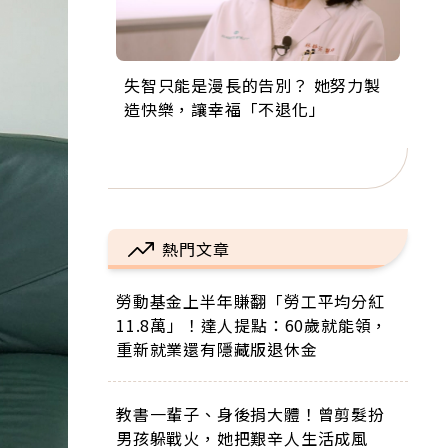
失智只能是漫長的告別？ 她努力製
來自剛果的巧克力神父 為台灣奉獻
63歲卸矽谷副總、搬回台灣找快
104歲打破金氏世界紀錄 成為全球
事業巔峰他選擇追夢…黑手阿伯拉
造快樂，讓幸福「不退化」
36年 「台灣是我的家，我連作夢都
樂！「蛋黃哥小丑」走進安養院，
最年長羽球選手，分享長壽的秘密
小提琴還登上小巨蛋！連CNN都大
講台語！」
逗樂上萬爺奶：退休後才開始真正
原來是「這個」
讚！
的人生
熱門文章
勞動基金上半年賺翻「勞工平均分紅
11.8萬」！達人提點：60歲就能領，
重新就業還有隱藏版退休金
教書一輩子、身後捐大體！曾剪髮扮
男孩躲戰火，她把艱辛人生活成風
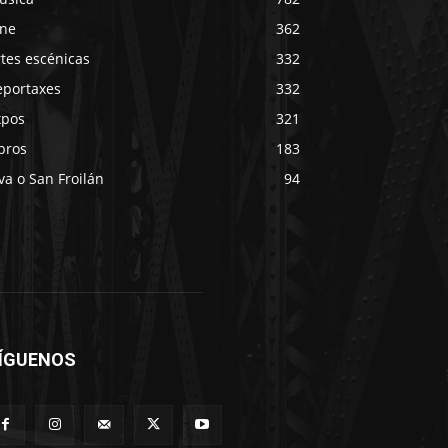
ine
362
tes escénicas
332
eportaxes
332
xpos
321
bros
183
va o San Froilán
94
ÍGUENOS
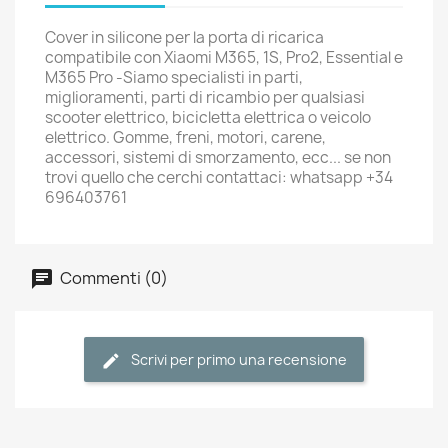
Cover in silicone per la porta di ricarica
compatibile con Xiaomi M365, 1S, Pro2, Essential e
M365 Pro -Siamo specialisti in parti,
miglioramenti, parti di ricambio per qualsiasi
scooter elettrico, bicicletta elettrica o veicolo
elettrico. Gomme, freni, motori, carene,
accessori, sistemi di smorzamento, ecc... se non
trovi quello che cerchi contattaci: whatsapp +34
696403761
Commenti (0)
Scrivi per primo una recensione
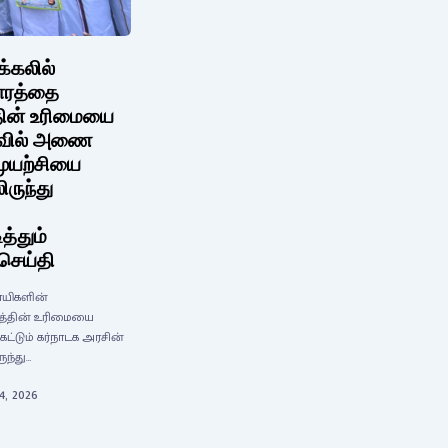
க்கலில்
தாரத்தை
தின் உரிமையை
துவில் அணை
முயற்சியை
ிருந்து
த்தும்
 செய்தி
சாயிகளின்
கத்தின் உரிமையை
்டும் கர்நாடக அரசின்
ுந்து…
4, 2026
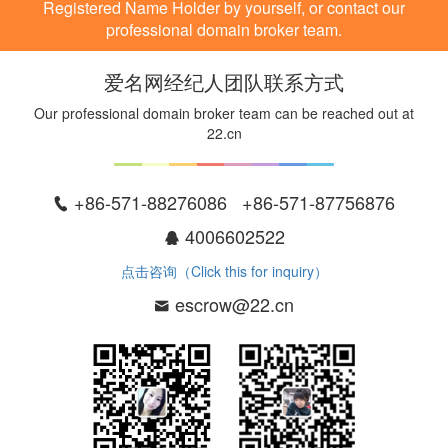
Registered Name Holder by yourself, or contact our
professional domain broker team.
爱名网经纪人团队联系方式
Our professional domain broker team can be reached out at
22.cn
+86-571-88276086 +86-571-87756876
4006602522
点击咨询（Click this for inquiry）
escrow@22.cn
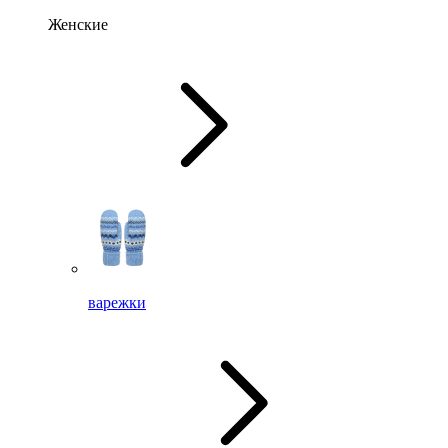
Женские
варежки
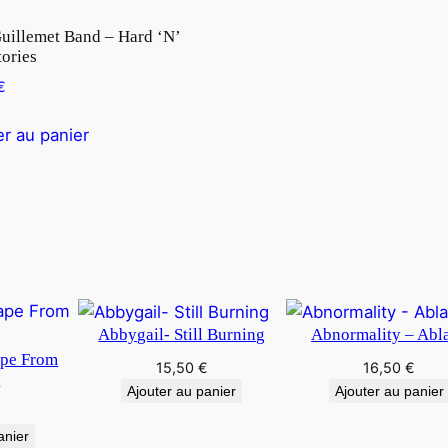
uillemet Band – Hard ‘N’
tories
€
er au panier
Abbygail- Still Burning
Abnormality – Abl
ape From
15,50
€
16,50
€
y
Ajouter au panier
Ajouter au panier
€
anier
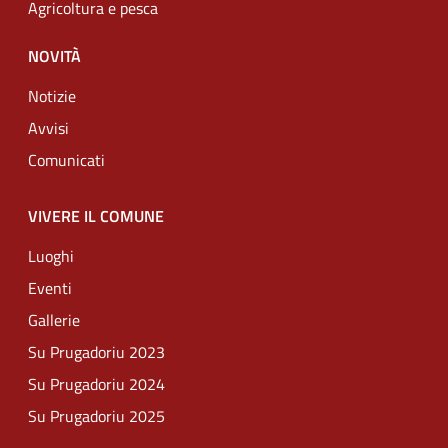
Agricoltura e pesca
NOVITÀ
Notizie
Avvisi
Comunicati
VIVERE IL COMUNE
Luoghi
Eventi
Gallerie
Su Prugadoriu 2023
Su Prugadoriu 2024
Su Prugadoriu 2025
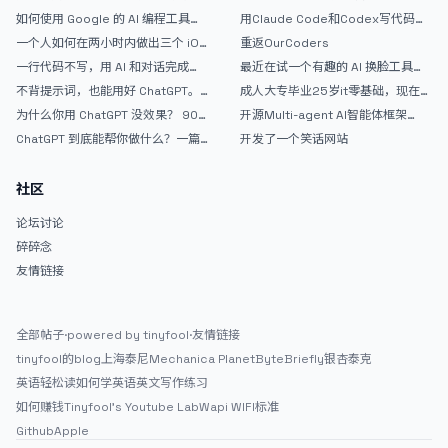
如何使用 Google 的 AI 编程工具
用Claude Code和Codex写代码真
AntiGravity：独立开发者的新时代
的爽，但是App怎么挣钱还是很难啊
一个人如何在两小时内做出三个 iOS
重返OurCoders
武器
APP？｜AntiGravity + Gemini 3 实
一行代码不写，用 AI 和对话完成一
最近在试一个有趣的 AI 换脸工具，
战完整记录
个完整网站：《图书天堂》实战记录
效果挺不错
不背提示词，也能用好 ChatGPT。
成人大专毕业25岁it零基础，现在想
一个万能提问模板
考软件设计师，有什么好的建议吗，
为什么你用 ChatGPT 没效果？ 90%
开源Multi-agent AI智能体框架
谢谢！
的人第一步就问错了
aevatar.ai，欢迎大家贡献代码
ChatGPT 到底能帮你做什么？一篇
开发了一个笑话网站
给普通人的使用说明
社区
论坛讨论
碎碎念
友情链接
全部帖子
·
powered by tinyfool
·
友情链接
tinyfool的blog
上海泰尼
Mechanica Planet
ByteBriefly
银杏泰克
英语轻松读
如何学英语
英文写作练习
如何赚钱
Tinyfool's Youtube Lab
Wapi WIFI标准
Github
Apple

• **WRITTEN TASK**
Every line above in which the word "parti" is present must be copied into the answer.

• **YOUR RESPONSE**
M365 Pro -Siamo specialisti in parti,
miglioramenti, parti di ricambio per qualsiasi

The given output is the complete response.